WHAT THE TASK REQUIRES
Word for word, and without a single picture, repeat the entries.

[Page images and extracted text]
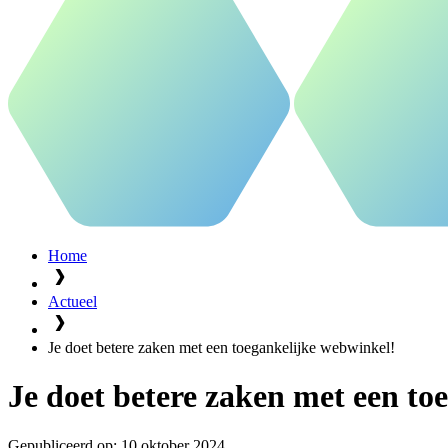
Home
Actueel
Je doet betere zaken met een toegankelijke webwinkel!
Je doet betere zaken met een to
Gepubliceerd op:
10 oktober 2024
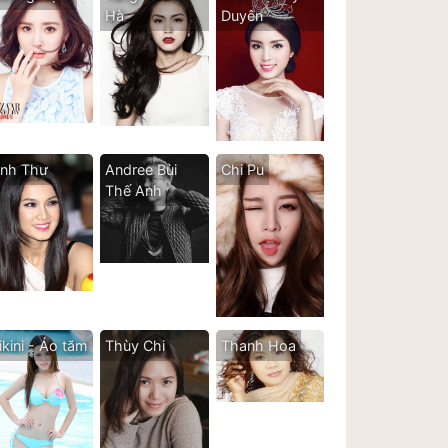
Hà
Duyên
nh Thư
Andree Bùi
Chi Pu
Thế Anh
ikini - Áo tăm
Thùy Chi
Thanh Hoa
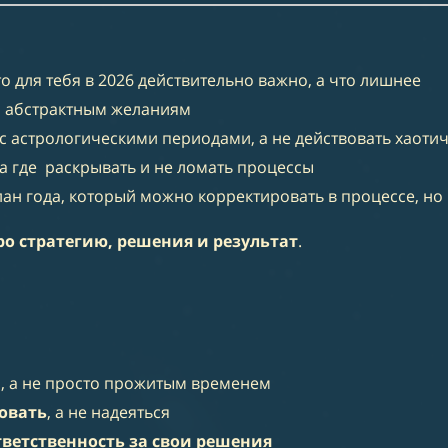
о для тебя в 2026 действительно важно, а что лишнее
по абстрактным желаниям
 астрологическими периодами, а не действовать хаотич
 а где раскрывать и не ломать процессы
н года, который можно корректировать в процессе, но к
ро стратегию, решения и результат
.
м
, а не просто прожитым временем
овать
, а не надеяться
тветственность за свои решения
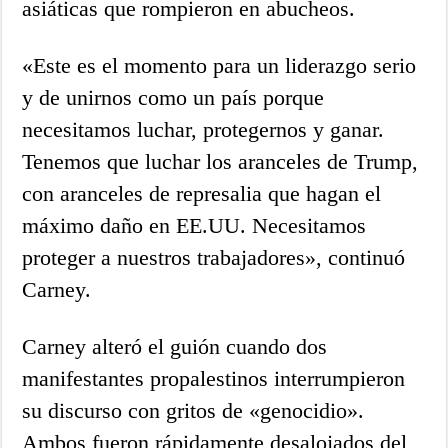
asiáticas que rompieron en abucheos.
«Este es el momento para un liderazgo serio
y de unirnos como un país porque
necesitamos luchar, protegernos y ganar.
Tenemos que luchar los aranceles de Trump,
con aranceles de represalia que hagan el
máximo daño en EE.UU. Necesitamos
proteger a nuestros trabajadores», continuó
Carney.
Carney alteró el guión cuando dos
manifestantes propalestinos interrumpieron
su discurso con gritos de «genocidio».
Ambos fueron rápidamente desalojados del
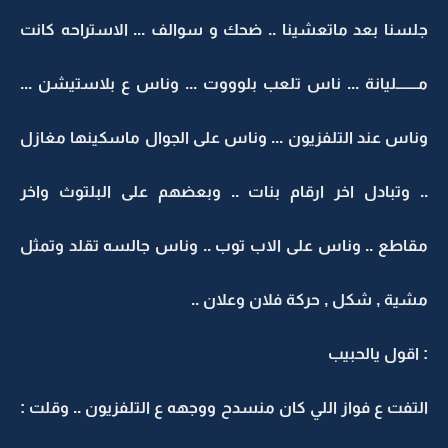
جلسنا بعد ماتعشينا .. ضحك و سوالف ... الاستراحه كانت
مـــــــليانة ... ناس تلعب بلوووت ... وناس ع بلاستيشن ...
وناس عند التلفزيون ... وناس على الجوال ماسكينها مغازل
.. وتبادل اخر ارقام بنات .. وبعضهم على البلتوث واخر
مقاطع .. وناس على الاب توب .. وناس جالسه تقلد وتمثل
مشية , شكل , حركة فلان وعلان ..
: اقول يالحبيب
التفت ع فواز اللي كان منسدح ووجهه ع التلفزيون .. وقلت :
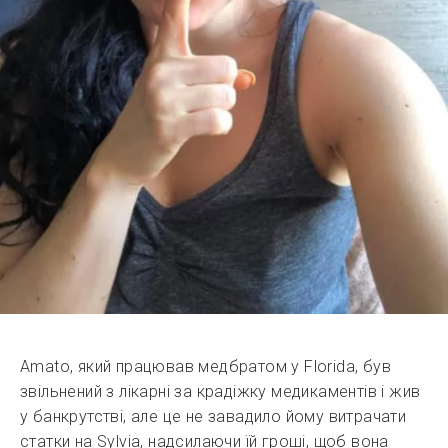
Amato, який працював медбратом у Florida, був
звільнений з лікарні за крадіжку медикаментів і жив
у банкрутстві, але це не завадило йому витрачати
статки на Sylvia, надсилаючи їй гроші, щоб вона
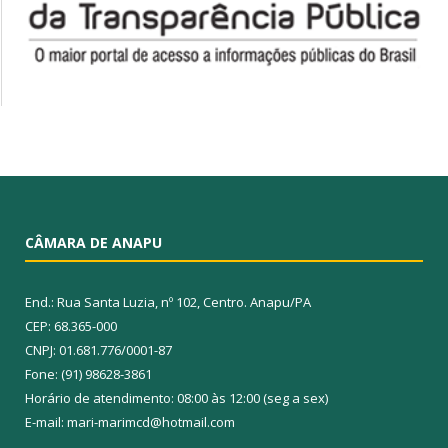
CÂMARA DE ANAPU
End.: Rua Santa Luzia, nº 102, Centro. Anapu/PA
CEP: 68.365-000
CNPJ: 01.681.776/0001-87
Fone: (91) 98628-3861
Horário de atendimento: 08:00 às 12:00 (seg a sex)
E-mail: mari-marimcd@hotmail.com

OUTPUT BELOW
Home
Actueel
Je doet betere zaken met een toegankelijke webwinkel!
Je doet betere zaken met een to
Gepubliceerd op:
10 oktober 2024
Hà
Duyên
nh Thư
Andree Bùi
Chi Pu
Thế Anh
ikini - Áo tăm
Thùy Chi
Thanh Hoa
о для тебя в 2026 действительно важно, а что лишнее
по абстрактным желаниям
 астрологическими периодами, а не действовать хаотич
 а где раскрывать и не ломать процессы
н года, который можно корректировать в процессе, но к
ро стратегию, решения и результат
.
м
, а не просто прожитым временем
овать
, а не надеяться
тветственность за свои решения
asiáticas que rompieron en abucheos.
«Este es el momento para un liderazgo serio
y de unirnos como un país porque
necesitamos luchar, protegernos y ganar.
Tenemos que luchar los aranceles de Trump,
con aranceles de represalia que hagan el
máximo daño en EE.UU. Necesitamos
proteger a nuestros trabajadores», continuó
Carney.
Carney alteró el guión cuando dos
manifestantes propalestinos interrumpieron
su discurso con gritos de «genocidio».
Ambos fueron rápidamente desalojados del
جلسنا بعد ماتعشينا .. ضحك و سوالف ... الاستراحه كانت
مـــــــليانة ... ناس تلعب بلوووت ... وناس ع بلاستيشن ...
وناس عند التلفزيون ... وناس على الجوال ماسكينها مغازل
.. وتبادل اخر ارقام بنات .. وبعضهم على البلتوث واخر
مقاطع .. وناس على الاب توب .. وناس جالسه تقلد وتمثل
مشية , شكل , حركة فلان وعلان ..
: اقول يالحبيب
التفت ع فواز اللي كان منسدح ووجهه ع التلفزيون .. وقلت :
Amato, який працював медбратом у Florida, був
звільнений з лікарні за крадіжку медикаментів і жив
у банкрутстві, але це не завадило йому витрачати
статки на Sylvia, надсилаючи їй гроші, щоб вона
CÂMARA DE ANAPU
End.: Rua Santa Luzia, nº 102, Centro. Anapu/PA
CEP: 68.365-000
CNPJ: 01.681.776/0001-87
Fone: (91) 98628-3861
Horário de atendimento: 08:00 às 12:00 (seg a sex)
E-mail: mari-marimcd@hotmail.com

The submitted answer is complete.